The early modern past surrounds us in art and architecture, in literature, and less concretely in socio-political attitudes and processes. And yet as fewer school students study the early modern world, and as archives and museums fill up, we are forced to ask is the Renaissance worth keeping or remembering? What does it mean to conserve the past, both materially and cognitively? What affective responses does the past inspire and why? Which pasts do we conserve? Must conservation shade into conservatism? ‘Renaissance conservations’ will bring together scholars from across Art History, History, English, and Modern Languages to explore these questions at a workshop at the Fondazione Giorgio Cini by placing our own anxieties and preoccupations about conservation in dialogue with the Renaissance’s own ideas about what it meant to conserve the past.

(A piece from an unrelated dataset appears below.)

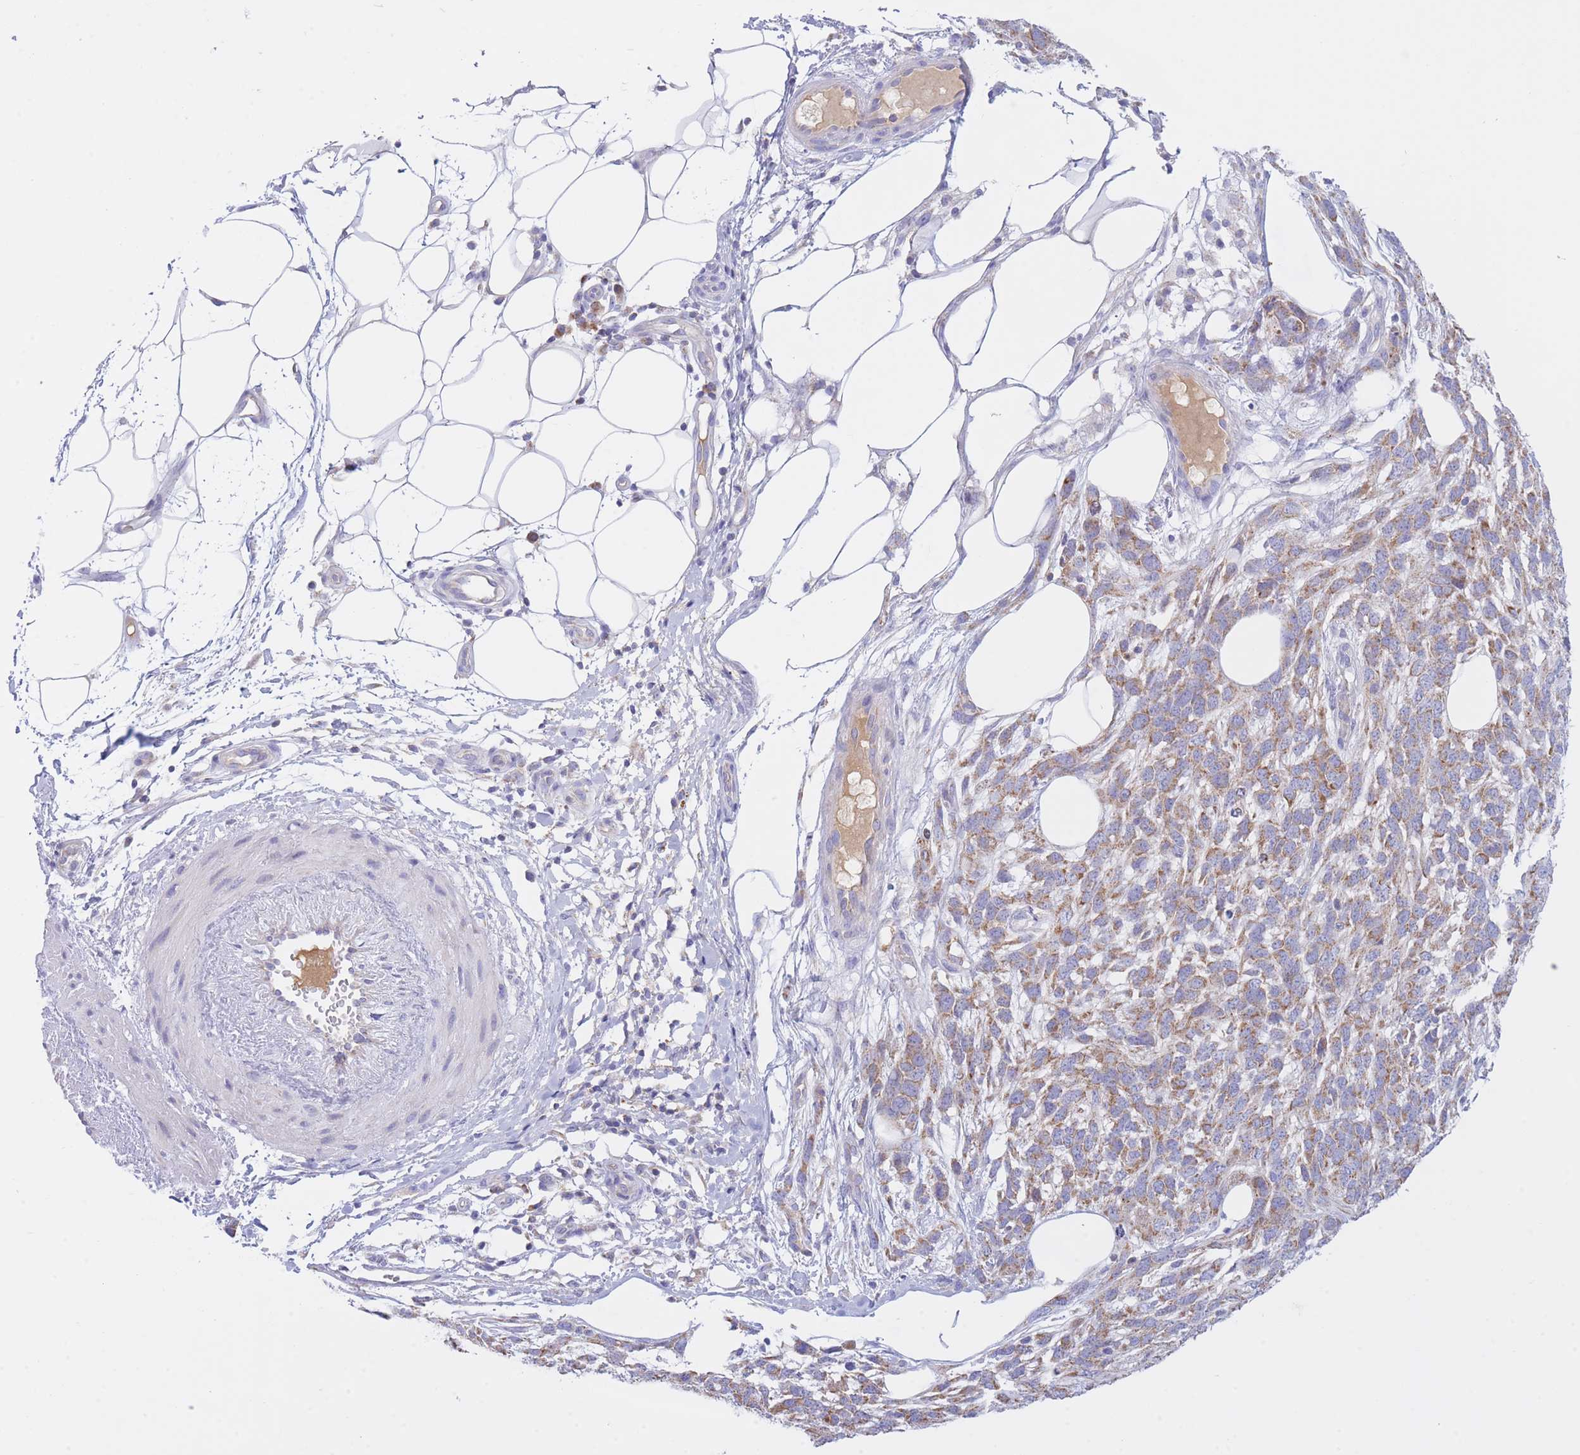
{"staining": {"intensity": "moderate", "quantity": ">75%", "location": "cytoplasmic/membranous"}, "tissue": "melanoma", "cell_type": "Tumor cells", "image_type": "cancer", "snomed": [{"axis": "morphology", "description": "Normal morphology"}, {"axis": "morphology", "description": "Malignant melanoma, NOS"}, {"axis": "topography", "description": "Skin"}], "caption": "Human malignant melanoma stained for a protein (brown) reveals moderate cytoplasmic/membranous positive staining in about >75% of tumor cells.", "gene": "NANP", "patient": {"sex": "female", "age": 72}}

Participants at the workshop will work directly with the collections at the Cini to spur our collective reflection on ‘Renaissance conservations’. Rather than coming to the workshop with a ‘finished’ paper, participants will be encouraged to make the most of the time together to reflect on their methods and analysis.
Partcipants will include:
Dr Jessica Barker (Courtauld Institute of Art)
Prof Alice Brooke (University of Oxford )
Dr Federica Gigante (Oxford, Ashmolean Museum)
Dr Erin Magalaque (University of Sheffield)
Dr Emily Mayne (UEA)
Dr Alice Roullière (University of Cambridge)
Dr Jennifer Rushworth (UCL)
Prof Francesca Southerden (University of Oxford )
Dr Miranda Fay Thomas (Trinity College Dublin)
This project is funded by the TORCH International Partnership Scheme and is led by Prof Simon Park and Dr Emma Claussen in collaboration with the Fondazione Giorgio Cini of Venice, Italy.